**Task**:
Collect every line in the material below that contains the string "offsetDistance" and copy each such line in full. Case counts when matching.
===== Extracted material
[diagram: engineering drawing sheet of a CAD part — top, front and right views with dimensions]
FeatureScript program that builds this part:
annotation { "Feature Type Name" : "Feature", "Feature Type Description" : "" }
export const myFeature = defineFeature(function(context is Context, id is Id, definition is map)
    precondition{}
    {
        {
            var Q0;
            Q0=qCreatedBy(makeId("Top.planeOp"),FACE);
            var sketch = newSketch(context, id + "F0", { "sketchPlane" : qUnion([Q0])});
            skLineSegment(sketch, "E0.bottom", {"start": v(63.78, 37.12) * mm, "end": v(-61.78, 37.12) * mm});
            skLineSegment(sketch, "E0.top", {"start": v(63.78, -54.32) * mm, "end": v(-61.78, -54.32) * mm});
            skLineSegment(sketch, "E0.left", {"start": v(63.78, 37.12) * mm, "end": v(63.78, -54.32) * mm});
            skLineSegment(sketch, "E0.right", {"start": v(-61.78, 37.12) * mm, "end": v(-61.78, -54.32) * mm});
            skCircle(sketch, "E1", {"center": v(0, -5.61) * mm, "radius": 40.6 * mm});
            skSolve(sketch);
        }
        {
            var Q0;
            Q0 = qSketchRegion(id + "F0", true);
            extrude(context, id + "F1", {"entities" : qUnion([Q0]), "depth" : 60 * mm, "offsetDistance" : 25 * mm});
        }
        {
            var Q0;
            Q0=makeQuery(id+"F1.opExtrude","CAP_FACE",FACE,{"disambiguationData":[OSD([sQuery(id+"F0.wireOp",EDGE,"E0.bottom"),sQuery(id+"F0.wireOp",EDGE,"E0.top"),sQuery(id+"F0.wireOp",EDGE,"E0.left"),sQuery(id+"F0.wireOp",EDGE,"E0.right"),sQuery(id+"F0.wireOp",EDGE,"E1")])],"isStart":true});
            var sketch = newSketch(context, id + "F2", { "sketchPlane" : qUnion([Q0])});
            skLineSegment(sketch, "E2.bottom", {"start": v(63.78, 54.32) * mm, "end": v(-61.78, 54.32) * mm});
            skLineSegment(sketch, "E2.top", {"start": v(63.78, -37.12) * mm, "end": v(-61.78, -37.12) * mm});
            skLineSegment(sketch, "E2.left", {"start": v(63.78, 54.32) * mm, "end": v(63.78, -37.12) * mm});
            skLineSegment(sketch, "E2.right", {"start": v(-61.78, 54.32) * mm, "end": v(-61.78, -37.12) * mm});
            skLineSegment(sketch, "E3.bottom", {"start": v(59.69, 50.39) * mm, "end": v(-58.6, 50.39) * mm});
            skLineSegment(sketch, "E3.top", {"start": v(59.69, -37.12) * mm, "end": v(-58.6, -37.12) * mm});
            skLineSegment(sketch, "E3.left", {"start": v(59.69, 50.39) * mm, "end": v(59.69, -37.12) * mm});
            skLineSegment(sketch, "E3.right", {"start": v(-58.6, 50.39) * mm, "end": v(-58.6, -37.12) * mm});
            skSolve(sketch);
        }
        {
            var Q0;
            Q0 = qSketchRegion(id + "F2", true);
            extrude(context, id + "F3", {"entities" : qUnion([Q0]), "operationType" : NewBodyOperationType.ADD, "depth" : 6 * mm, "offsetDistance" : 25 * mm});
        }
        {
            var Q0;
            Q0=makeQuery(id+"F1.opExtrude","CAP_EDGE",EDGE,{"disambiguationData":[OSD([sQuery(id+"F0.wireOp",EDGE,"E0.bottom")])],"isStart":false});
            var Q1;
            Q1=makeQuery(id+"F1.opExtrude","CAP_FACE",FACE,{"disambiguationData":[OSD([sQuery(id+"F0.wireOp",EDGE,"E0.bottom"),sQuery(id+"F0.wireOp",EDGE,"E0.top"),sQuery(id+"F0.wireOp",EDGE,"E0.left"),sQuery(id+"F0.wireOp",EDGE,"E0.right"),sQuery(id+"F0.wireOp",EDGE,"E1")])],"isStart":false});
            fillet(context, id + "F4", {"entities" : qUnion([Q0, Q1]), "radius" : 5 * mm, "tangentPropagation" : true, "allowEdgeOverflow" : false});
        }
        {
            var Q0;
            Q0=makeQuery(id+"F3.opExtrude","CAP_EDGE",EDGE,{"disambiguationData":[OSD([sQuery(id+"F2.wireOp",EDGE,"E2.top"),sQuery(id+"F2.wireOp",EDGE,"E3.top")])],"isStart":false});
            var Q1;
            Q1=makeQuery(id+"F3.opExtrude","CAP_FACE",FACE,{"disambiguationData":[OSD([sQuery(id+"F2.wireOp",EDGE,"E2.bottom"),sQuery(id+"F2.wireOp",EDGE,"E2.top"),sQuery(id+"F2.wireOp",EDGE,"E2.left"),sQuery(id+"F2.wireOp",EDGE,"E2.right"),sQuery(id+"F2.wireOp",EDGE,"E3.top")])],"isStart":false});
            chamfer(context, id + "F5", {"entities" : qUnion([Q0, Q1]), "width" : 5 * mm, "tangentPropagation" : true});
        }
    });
==========
**The answer**:
            extrude(context, id + "F1", {"entities" : qUnion([Q0]), "depth" : 60 * mm, "offsetDistance" : 25 * mm});
            extrude(context, id + "F3", {"entities" : qUnion([Q0]), "operationType" : NewBodyOperationType.ADD, "depth" : 6 * mm, "offsetDistance" : 25 * mm});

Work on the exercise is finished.